- EXERCISE OBJECTIVE -
From the line with "cio de Prestação" through the final line, please write out the listing exactly, including both of those lines.
++++++
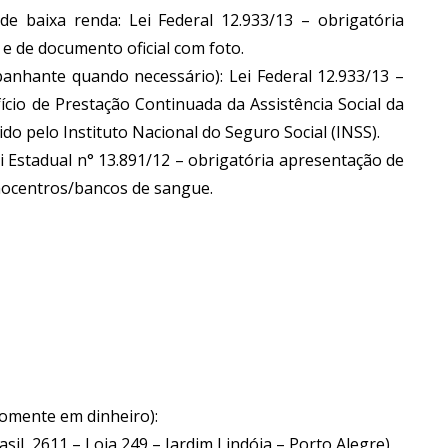
de baixa renda: Lei Federal 12.933/13 – obrigatória
e de documento oficial com foto.
anhante quando necessário): Lei Federal 12.933/13 –
cio de Prestação Continuada da Assistência Social da
o pelo Instituto Nacional do Seguro Social (INSS).
 Estadual n° 13.891/12 – obrigatória apresentação de
emocentros/bancos de sangue.
 somente em dinheiro):
sil, 2611 – Loja 249 – Jardim Lindóia – Porto Alegre)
++++++
- FINAL ANSWER -
cio de Prestação Continuada da Assistência Social da
o pelo Instituto Nacional do Seguro Social (INSS).
 Estadual n° 13.891/12 – obrigatória apresentação de
emocentros/bancos de sangue.
 somente em dinheiro):
sil, 2611 – Loja 249 – Jardim Lindóia – Porto Alegre)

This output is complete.